The First Kothar the Barbarian Megapack, by Gardner F. Fox – This collects three different volumes, Kothar: Barbarian Swordsman (itself originally published as three short stories), Kothar of the Magic Sword, and Kothar and the Demon Queen. The author is probably best known for his work in comics, and I realized when looking at my tags that I’d read some of his Silver Age Justice League of America stories. These tales of Kothar, barbarian warrior from the northern country of Cumberia, are pretty derivative and formulaic, but still fun. Kothar receives the magic sword Frostfire from the undead wizard Afgorkon, the inspiration for the Lich in Dungeons & Dragons and other fantasy. Owning the sword means he will never be able to have other significant possessions, despite how many fabulous treasures he finds, but he prefers the weapon. He has a recurring enemy in the sorceress Red Lori, with whom he has a weird love-hate relationship, and even teams up with her at one point. The barbarian faces the usual contingent of wizards, monsters, and demons, generally coming out none the worse for wear. One conceit of these stories is that, rather than taking place in an imaginary distant past, Kothar’s planet of Yarth is instead a remnant of an intergalactic civilization that died out, not that this really comes into the plots.
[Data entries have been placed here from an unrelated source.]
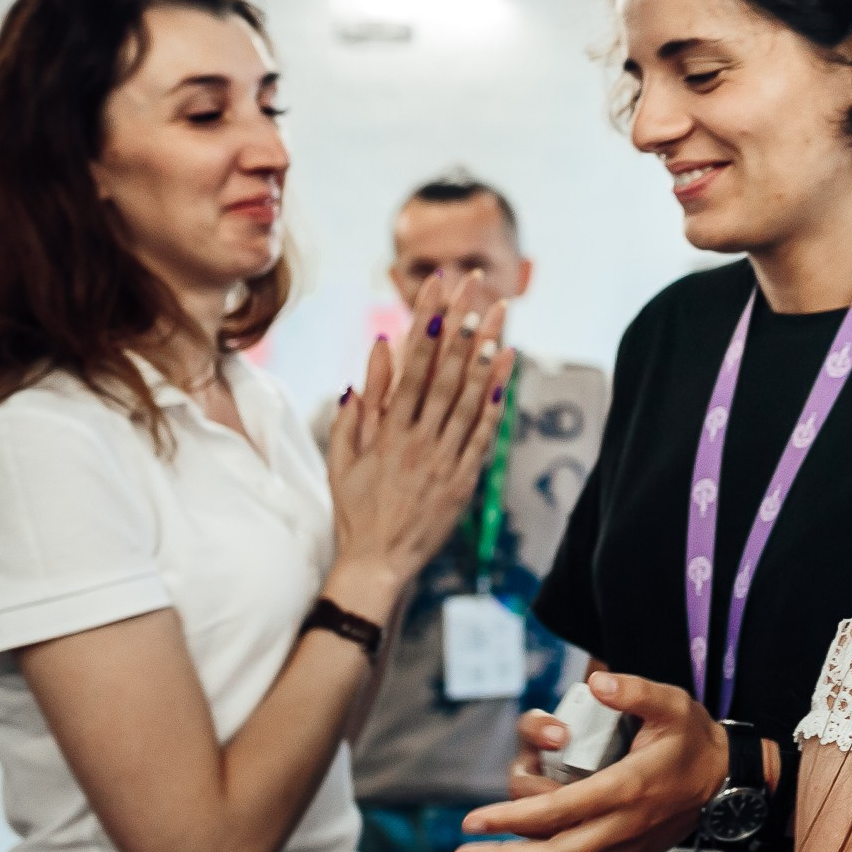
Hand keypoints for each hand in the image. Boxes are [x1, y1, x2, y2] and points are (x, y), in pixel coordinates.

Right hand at [323, 273, 514, 616]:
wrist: (378, 565)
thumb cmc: (356, 509)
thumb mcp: (342, 457)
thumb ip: (359, 407)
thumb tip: (377, 356)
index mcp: (386, 432)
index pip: (411, 366)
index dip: (427, 326)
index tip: (438, 292)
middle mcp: (418, 440)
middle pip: (446, 372)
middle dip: (462, 325)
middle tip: (477, 287)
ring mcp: (445, 459)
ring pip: (470, 397)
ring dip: (487, 353)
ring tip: (500, 316)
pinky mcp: (465, 479)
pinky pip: (485, 434)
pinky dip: (498, 400)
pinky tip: (509, 370)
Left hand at [452, 670, 728, 851]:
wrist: (727, 781)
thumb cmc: (694, 739)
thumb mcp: (673, 703)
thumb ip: (635, 690)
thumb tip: (597, 681)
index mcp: (628, 788)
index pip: (560, 811)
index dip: (512, 819)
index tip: (473, 819)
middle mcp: (623, 826)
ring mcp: (625, 848)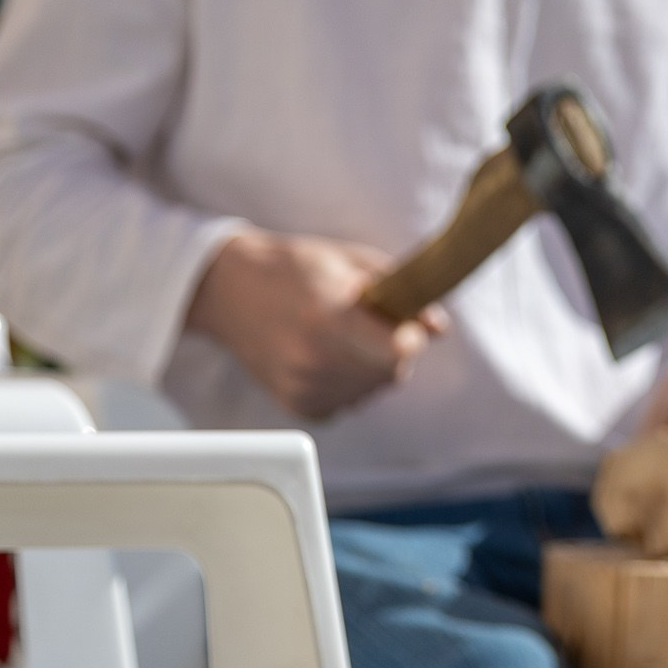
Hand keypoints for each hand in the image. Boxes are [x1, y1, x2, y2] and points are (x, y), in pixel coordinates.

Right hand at [184, 229, 447, 419]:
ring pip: (374, 389)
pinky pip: (349, 403)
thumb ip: (400, 290)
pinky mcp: (298, 406)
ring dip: (373, 367)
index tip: (403, 325)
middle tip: (368, 324)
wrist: (229, 289)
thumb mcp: (350, 262)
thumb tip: (438, 328)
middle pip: (393, 372)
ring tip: (342, 337)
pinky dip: (349, 384)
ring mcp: (303, 386)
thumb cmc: (293, 268)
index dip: (408, 337)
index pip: (399, 351)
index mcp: (330, 317)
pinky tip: (328, 357)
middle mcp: (314, 358)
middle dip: (394, 349)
Voyages to the Moon and the Sun, by Cyrano de Bergerac – I’m not sure that, until recently, I realized Cyrano was, like, a real person, and not just a character in a play. But he was, and, among other things, he wrote these two tales that are often published together, although they don’t appear on Project Gutenberg that way. Moon starts out amusingly nonsensical, with the author attempting to reach the satellite by means of evaporating dew, but ending up in Canada instead. He actually gets to the Moon with a machine powered by fireworks, and finds out that the Garden of Eden and Elijah are there, as are four-legged people who communicate through music. Much of the rest of it is a mix of philosophy and satire, and despite the silliness, Cyrano seems to have had a better idea of the layout of the solar system than many of his fellows. The second book begins with some commentary on the first, much like the second part of Don Quixote, with the narrator being accused of heresy (in real life, neither book was published until after Cyrano’s death) and escaping into space in a glass box powered by sunbeams. He finds that the Sun is also inhabited by shapeshifting people and mythical creatures. It’s also the home to a court of birds who put Cyrano on trial because he’s human. He also hangs out with the Italian philosopher Tommaso Camapanella, who’s presumably there because he wrote a utopian dialogue called The City of the Sun.
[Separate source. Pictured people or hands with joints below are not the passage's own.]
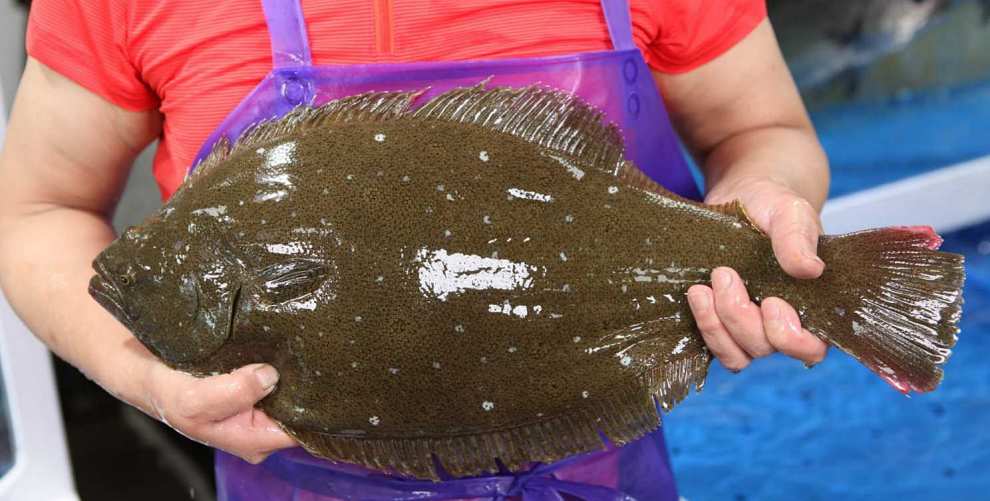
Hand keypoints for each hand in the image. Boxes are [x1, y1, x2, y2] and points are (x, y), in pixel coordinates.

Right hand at [144, 361, 296, 462]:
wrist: (151, 372)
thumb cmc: (169, 393)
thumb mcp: (194, 399)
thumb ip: (234, 393)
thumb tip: (270, 376)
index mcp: (255, 441)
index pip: (301, 429)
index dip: (308, 405)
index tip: (309, 377)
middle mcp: (262, 427)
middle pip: (300, 407)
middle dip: (300, 384)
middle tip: (297, 354)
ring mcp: (261, 407)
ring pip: (290, 388)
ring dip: (288, 369)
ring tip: (286, 346)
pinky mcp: (256, 387)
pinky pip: (278, 375)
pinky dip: (276, 360)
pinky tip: (275, 344)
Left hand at [686, 176, 828, 371]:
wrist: (744, 200)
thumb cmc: (774, 207)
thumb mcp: (789, 212)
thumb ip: (799, 238)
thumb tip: (811, 269)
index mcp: (813, 305)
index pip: (810, 348)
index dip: (789, 337)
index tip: (771, 302)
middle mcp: (783, 324)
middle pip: (764, 348)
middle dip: (739, 316)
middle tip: (724, 273)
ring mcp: (751, 327)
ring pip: (736, 355)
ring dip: (715, 326)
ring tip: (701, 289)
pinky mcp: (723, 323)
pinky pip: (713, 344)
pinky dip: (703, 324)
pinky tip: (696, 294)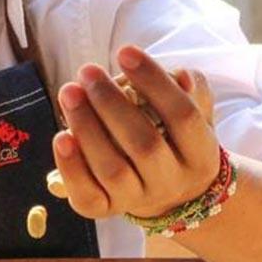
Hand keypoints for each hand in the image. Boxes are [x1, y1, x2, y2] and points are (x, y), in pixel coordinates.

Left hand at [53, 44, 218, 219]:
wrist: (166, 189)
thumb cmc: (174, 135)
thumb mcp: (195, 111)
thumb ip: (192, 90)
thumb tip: (182, 76)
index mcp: (200, 155)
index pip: (183, 116)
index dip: (155, 82)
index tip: (125, 51)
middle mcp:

The Phantom Atlas: The Greatest Myths, Lies and Blunders on Maps, by Edward Brooke-Hitching – By the same author as The Madman’s Library, this is also a book of trivia, specifically regarding unreal places that have appeared on maps, many of them included in the volume. Some are purely legendary, while others are the result of hoaxes or wishful thinking. Some were simply misidentifications or phantoms. European attempts to fill in unknown territory in places like the Americas and Africa often come into play, the search for the Northwest Passage showing up pretty often, and the Mountains of Kong being an assumed range that supposedly ran all the way across northern Africa, while the Mountains of the Moon were the imagined source of the Nile. There’s also mention of the proposed southern supercontinent to balance out the land in the Northern Hemisphere, including both what turned out to be Australia and Antarctica. Antillia,Atlantis, El Dorado, Lemuria, Prester John’s Kingdom, St. Brendan’s Island, and Wak-Wak with its human head tree are all here. So is the Garden of Eden, often marked on maps due to the tantalizing mentions in Genesis of actual rivers being nearby. The circular Hy Brasil, not etymologically related to the South American country, which was often said to sink for periods of seven years.
The book notes that later maps actually made the location more specific than older ones, which is pretty uncommon. Another mythical island that made the rounds for a long time was Thule, thought of as the northernmost island in the world, first mentioned by a Greek explorer in the fourth century BCE. There are also some brief diversions to discuss creatures that appear on Olaus Magnus’ Carta Marina and Michael Wolgemut and Wilhelm Pleydenwurff’s Nuremberg Chronicle Map, including Cynocephali and Arimaspoi.